М.А. Чегодаев. «Время прекрасное отцов ваших...» Феномен архаизации в искусстве Древнего Египта
Е.И. Кононенко. Подлинники, имитации, подделки на ближневосточном антикварном рынке
Е.Ю. Гончаров. Античные и византийские заимствования на монетах Анатолии и Северной Месопотамии XI—XIII веков
Т.К. Мкртычев. Терракота древней Бактрии: прототип и повторение
Д.М. Воробьева. Кайласанатха и Чхота Кайласа в Эллоре: проблема реплики в индийской архитектуре
Ц.-Б. Бадмажапов. Воспроизведение образа по памяти в тантрийской живописи «тханка»
С.Н. Соколов-Ремизов. Феномен имитации в китайской традиционной живописи и каллиграфии: ориентиры экспертной оценки
М.В. Есипова. Особенности трансляции традиции в японской музыке и феномен хикёку
Н.В. Кияченко. Ритуальная чистота и перенос святилища в синтоизме
Е.А. Сердюк. Феномен повтора в японском искусстве эпохи распространения буддизма
А.С. Ризаева. Арабский кинематограф в эмиграции: культурная принадлежность
Предисловие. Подлинник, реплика, имитация
Art: Manière de faire quelque chose selon les règles / Larousse de poche
Искусство: Способ делать что-либо по правилам / Карманный «Ларусс»Предлагаемый вниманию читателя сборник представляет собой попытку разобраться с проблемой подлинности в искусства Востока. Эта задача сложна по многим причинам. Дело в том, что нет никакого «Востока вообще»: то, что не-Европа, отличается большим разнообразием. Во-первых, это разнообразие историческое, поскольку на Востоке кроме исчезнувших Ранних цивилизаций до сих пор живут и бурно развиваются две, которые были их современниками и сохранили прямую преемственность с древностью: Китай и Индия. Восток — это и относительно молодая цивилизация Ислама. В свою очередь, она очень неоднородна — это и Турция, стоящая на прочной основе христианской Византии, и Иран, прекрасно помнящий о своем великом античном прошлом, и берберская Северная Африка. Во-вторых, это этнографическое разнообразие — самоочевидно, что китайцы мало похожи на индийцев, а японцы не имеют практически ничего общего с турками. Нередко к «Востоку» присоединяют и Тропическую Африку, чьи культуры, строго говоря, очень далеки и от европейских, и от азиатских. Наконец, это географическое разнообразие, поскольку народы Востока населяют самые разные природно-климатические зоны (соответственно, и культуры их формировались в разных условиях).
Один перечень культур, описываемых понятием «Восток», красноречиво говорит о том, что имеется в виду просто все, что не Европа, поскольку крайне затруднительно обнаружить большое количество параллелей между Японией и Ираном, Северной Африкой и Китаем. Вместе с тем есть и нечто общее: все эти культуры в той или иной степени традиционны, то есть основаны на традиции.

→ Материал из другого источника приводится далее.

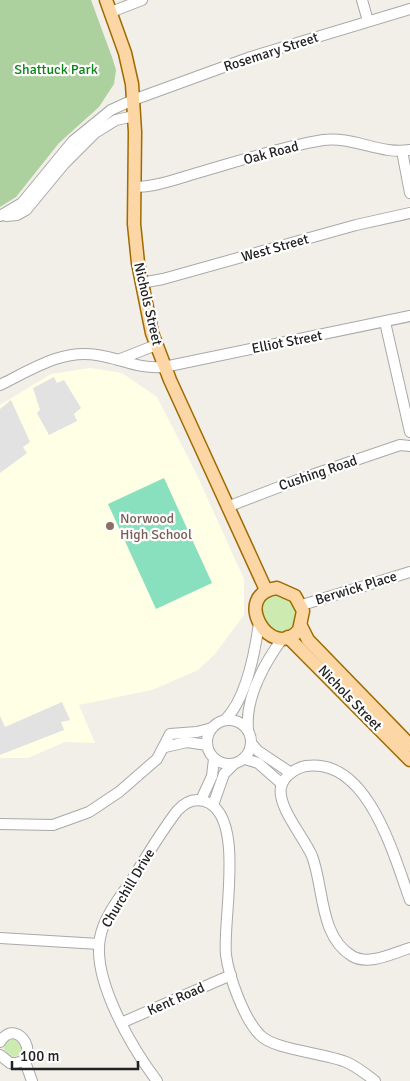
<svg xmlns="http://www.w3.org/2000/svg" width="410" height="1081" font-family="Signika,sans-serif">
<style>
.education{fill:#ffffe5}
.grass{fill:#cdebb0}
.forest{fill:#add19e}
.pitch{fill:#88e0be}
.parking{fill:#e2e2e2}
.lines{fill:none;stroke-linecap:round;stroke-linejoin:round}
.minor-casing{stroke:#a9a9a9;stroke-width:12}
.major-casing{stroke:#a06b00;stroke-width:15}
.minor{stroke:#fff;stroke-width:10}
.major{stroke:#fcd6a4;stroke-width:12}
.education-dot{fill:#8d6e63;stroke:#fff;stroke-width:2}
.labels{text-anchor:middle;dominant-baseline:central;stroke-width:4.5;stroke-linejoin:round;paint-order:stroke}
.street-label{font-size:14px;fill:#222;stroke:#fff}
.park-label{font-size:14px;fill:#0c8416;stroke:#fff}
.education-label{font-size:14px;fill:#785e54;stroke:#fff;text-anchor:start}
</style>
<rect width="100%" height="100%" fill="#f2efe9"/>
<path class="education" d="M 90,368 L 122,373 L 157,397 L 196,473 L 244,579 L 244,615 L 215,654 L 198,670 L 152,690 L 79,705 L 95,743 L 65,742 L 28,758 L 0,758 L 0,405 L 51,374 Z"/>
<g class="grass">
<path d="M 273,594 L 288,598 C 298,609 300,621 287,631 C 269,635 262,619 262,603 Z"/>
<circle cx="13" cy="1048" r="9"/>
</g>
<path class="forest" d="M 0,0 L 91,0 L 112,57 L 116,70 L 114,84 L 99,107 L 59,143 L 16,197 L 0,207 Z"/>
<path class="pitch" d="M 164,478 L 212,583 L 156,609 L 108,504 Z"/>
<g class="parking">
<path d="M 54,377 L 57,383 L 64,380 L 81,408 L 74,414 L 77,421 L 49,435 L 37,413 L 40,410 L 33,388 Z"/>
<path d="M 11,400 L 30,442 L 23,447 L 27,453 L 0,473 L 0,409 Z"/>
<path d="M 62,702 L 70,720 L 61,722 L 64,730 L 0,755 L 0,716 L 5,727 Z"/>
</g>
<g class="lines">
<g class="minor-casing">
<g id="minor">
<path d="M 362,0 L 368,21"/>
<path d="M 111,12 L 142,0"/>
<path d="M 402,151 L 410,193"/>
<path d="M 134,187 C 156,187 176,179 197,173 C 239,161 281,147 323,140 C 353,136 381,155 410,150"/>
<path d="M 0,216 L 22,203 L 73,141 L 111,110 L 133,100 L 251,57 L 410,9"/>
<path d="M 6,216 L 17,215 L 26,210 L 64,164 L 95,133 L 116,120 L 134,116"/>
<path d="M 141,283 L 163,279 L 356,225 L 410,213"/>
<path d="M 385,322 L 410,432"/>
<path d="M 118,360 L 156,345"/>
<path d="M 0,385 C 31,370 61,349 97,355 C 123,359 136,369 164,367 L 410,316"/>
<path d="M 227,507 L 300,479 L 400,445 L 410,446"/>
<path d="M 302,605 L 410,572"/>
<circle cx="229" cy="742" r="22"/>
<path d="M 225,720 C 246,699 255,652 259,623"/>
<path d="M 248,730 C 245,698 264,664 282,639"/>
<path d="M 251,743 L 258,751 L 291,773"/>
<path d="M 165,747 L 187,742 L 207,745"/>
<path d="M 245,759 L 258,763 L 282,784"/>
<path d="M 201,800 L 212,776 L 214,759"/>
<path d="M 213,805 L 224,774 L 234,764"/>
<path d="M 0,824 L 53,825 L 89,812 L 119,792 L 157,759 L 170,734 L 197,732 L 212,728"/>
<path d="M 410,900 C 394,856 368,757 306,766 C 295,768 284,776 281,787 C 277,807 304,837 312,856 C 324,887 319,936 352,956 C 369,966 393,953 410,948"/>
<path d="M 0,938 L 99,944"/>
<path d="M 121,1023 L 231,975"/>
<path d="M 0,1042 C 18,1013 46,1065 10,1063 L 0,1055"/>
<path d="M 24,1059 L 32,1081"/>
<path d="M 157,1081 C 132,1048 92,980 100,938 C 104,916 121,896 133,878 C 147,855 161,832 177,811 C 184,803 193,798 204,801 C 247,813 222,921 226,955 C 229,977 244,1019 260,1035 C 274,1050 324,1053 346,1062 C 356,1066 366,1074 375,1081"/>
</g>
</g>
<g class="major-casing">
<g id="major">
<path d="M 106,0 L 125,53 L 132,84 L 135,132 L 134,224 L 138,263 L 152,333 L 170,380 L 266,590"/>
<path d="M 277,588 L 295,596 L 303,611 L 299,630 C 271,663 230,594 277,588 Z"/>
<path d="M 301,626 L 308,640 L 410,745"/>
<path d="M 288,637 L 410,760"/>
</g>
</g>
<use href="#minor" class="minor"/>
<use href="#major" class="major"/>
</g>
<circle class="education-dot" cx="110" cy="526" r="5"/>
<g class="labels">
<g class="street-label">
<text transform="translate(271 52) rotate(-18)">Rosemary Street</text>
<text transform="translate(271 153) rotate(-15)">Oak Road</text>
<text transform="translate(275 248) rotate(-16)">West Street</text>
<text transform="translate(148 304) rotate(77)">Nichols Street</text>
<text transform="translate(287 342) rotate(-11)">Elliot Street</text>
<text transform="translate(318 473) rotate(-19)">Cushing Road</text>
<text transform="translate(356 588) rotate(-17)">Berwick Place</text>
<text transform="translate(350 698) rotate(46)">Nichols Street</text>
<text transform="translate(128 888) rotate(-59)">Churchill Drive</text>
<text transform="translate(176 999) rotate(-24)">Kent Road</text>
</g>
<g class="park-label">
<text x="56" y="69">Shattuck Park</text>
</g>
<g class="education-label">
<text x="120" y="518">Norwood<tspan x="120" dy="16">High School</tspan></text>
</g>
</g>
<path d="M12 1061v8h126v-8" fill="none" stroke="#222222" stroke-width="2.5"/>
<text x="20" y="1061" font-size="15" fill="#222222" stroke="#ffffff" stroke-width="4" paint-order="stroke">100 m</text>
</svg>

С этим и связана следующая сложность в изучении проблемы подлинности в искусстве Востока. Она состоит в существующей до сих пор нечеткости определения понятия «традиционное искусство». Есть два значения этого термина. Первое чаще всего встречается в словосочетании «первобытное и традиционное искусство». Его типологии и эволюции посвящен ряд работ В. Б. Мириманова, изданных в 1970—1990 годах. Согласно В. Б. Мириманову, первобытное и традиционное искусство при том, что между ними имеются весьма существенные различия, развиваются по единой модели: от натурализма к условности. Наиболее условные образы возникают в позднем родовом обществе, находящемся на грани государствообразования — это и есть традиционное искусство в узком значении термина. Эволюция традиционного искусства отнюдь не всегда прямолинейна: так, натуралистическое и технологически чрезвычайно сложное искусство древнего Ифе сменяется условной и технологически простой пластикой современных йоруба. Но именно в ней обнаруживаются стилистические аналогии скульптуре культуры Нок (V век до н. э. — II век н. э.), отсутствующие в бронзах и терракотах Ифе. Эти последние и в стилистическом, и в технологическом отношении вообще не имеют аналогий в Африке и больше всего напоминают римский скульптурный портрет II—I веков до н.э.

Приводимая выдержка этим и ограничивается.